Les conservateurs de Stephen Harper se servent du débat sur la création d’une taxe mondiale sur les banques pour nous faire oublier leur piètre bilan en ce qui concerne la réglementation des banques et l’isolement complet du Canada sur les questions de la santé maternelle et du changement climatique. C’est ce qu’a déclaré aujourd’hui John McCallum, le porte-parole libéral responsable des finances.
« L’élan créé par la taxe mondiale sur les banques ralentit déjà, a déclaré M. McCallum. L’effort que déploient actuellement les conservateurs n’est qu’une autre manœuvre de diversion. Les conservateurs se félicitent d’avoir réglé une question qui a déjà été réglée. »
Le communiqué de presse final qui a suivi la réunion des ministres des Finances du G7 tenue récemment ne mentionnait même pas la taxe mondiale sur les banques, ce qui fait ressortir un consensus grandissant quant à l’inutilité d’une telle mesure.

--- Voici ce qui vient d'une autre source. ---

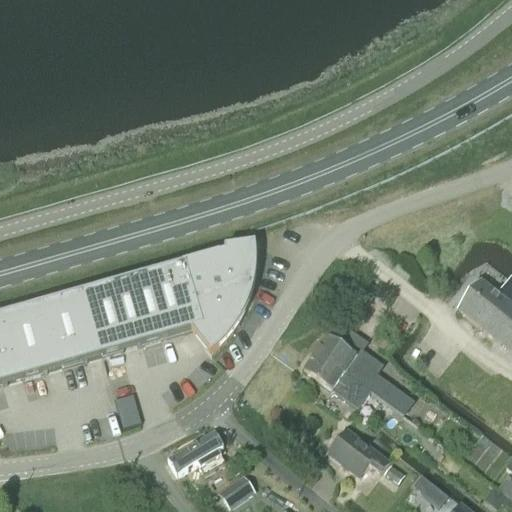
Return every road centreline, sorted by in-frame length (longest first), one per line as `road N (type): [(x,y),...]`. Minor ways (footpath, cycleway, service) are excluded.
road 1 (unclassified): [(511,10),(461,54),(311,137),(0,232)]
road 2 (primary): [(511,80),(425,129),(273,192),(0,275)]
road 3 (unclassified): [(209,407),(139,446),(0,468)]
road 4 (unclassified): [(324,247),(209,407)]
road 5 (unclassified): [(326,511),(209,407)]
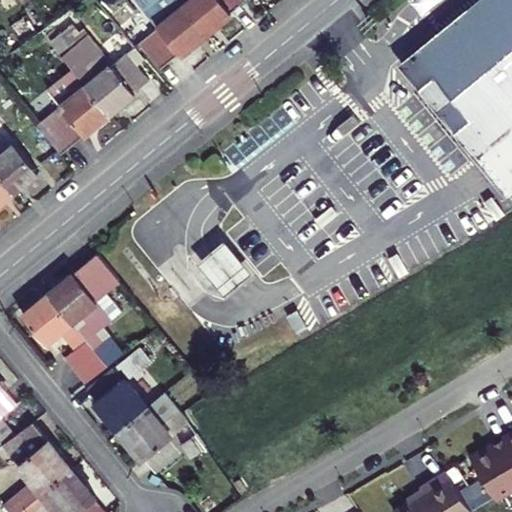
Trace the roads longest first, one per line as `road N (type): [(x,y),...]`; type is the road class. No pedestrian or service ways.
road 1 (secondary): [(337,0),(0,275)]
road 2 (residential): [(511,359),(245,511)]
road 3 (residential): [(0,329),(150,511)]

« Il est ironique de constater que l’idée de la taxe mondiale sur les banques découlait des mêmes inefficaces réglementations sur les banques que Stephen Harper appuyait lorsqu’il était dans l’opposition, a déclaré M. McCallum. Heureusement, Jean Chrétien et Paul Martin n’ont pas écouté M. Harper et ont établi des réglementations rigoureuses qui ont mis le Canada à l’abri des pires effets de la récession économique mondiale. »
Dans une entrevue accordée au National Post en 2002, Stephen Harper a accusé Jean Chrétien de n’avoir pas été en mesure « d’adapter la réglementation bancaire aux besoins et aux défis auxquels font face un secteur financier de moins en moins national et de plus en plus mondial ».
« Contrairement à Stephen Harper, le Parti libéral avait déjà compris, avant la crise financière, qu’une réglementation plus stricte s’imposait – et surtout que les banques avaient besoin de se constituer du capital – comme les banques canadiennes l’avaient fait au cours des 15 années précédentes », a déclaré M. McCallum
« Non seulement les conservateurs tentent-ils de s’attribuer le mérite qui revient pourtant aux libéraux relativement à la réglementation bancaire, à laquelle ils s’étaient d’ailleurs opposés, mais ils tentent de détourner l’attention du fait que mondialement, ils font cavalier seul en ce qui touche la santé maternelle et les changements climatiques », a conclu M. McCallum.
Hier, lors d’une activité scénarisée où les questions provenant des jeunes étaient l’objet de censure de la part du cabinet du Premier ministre, M. Harper a répondu aux questions, pourtant pertinentes, en accusant les médias de s’attarder aux questions secondaires comme la santé maternelle et les changements climatiques.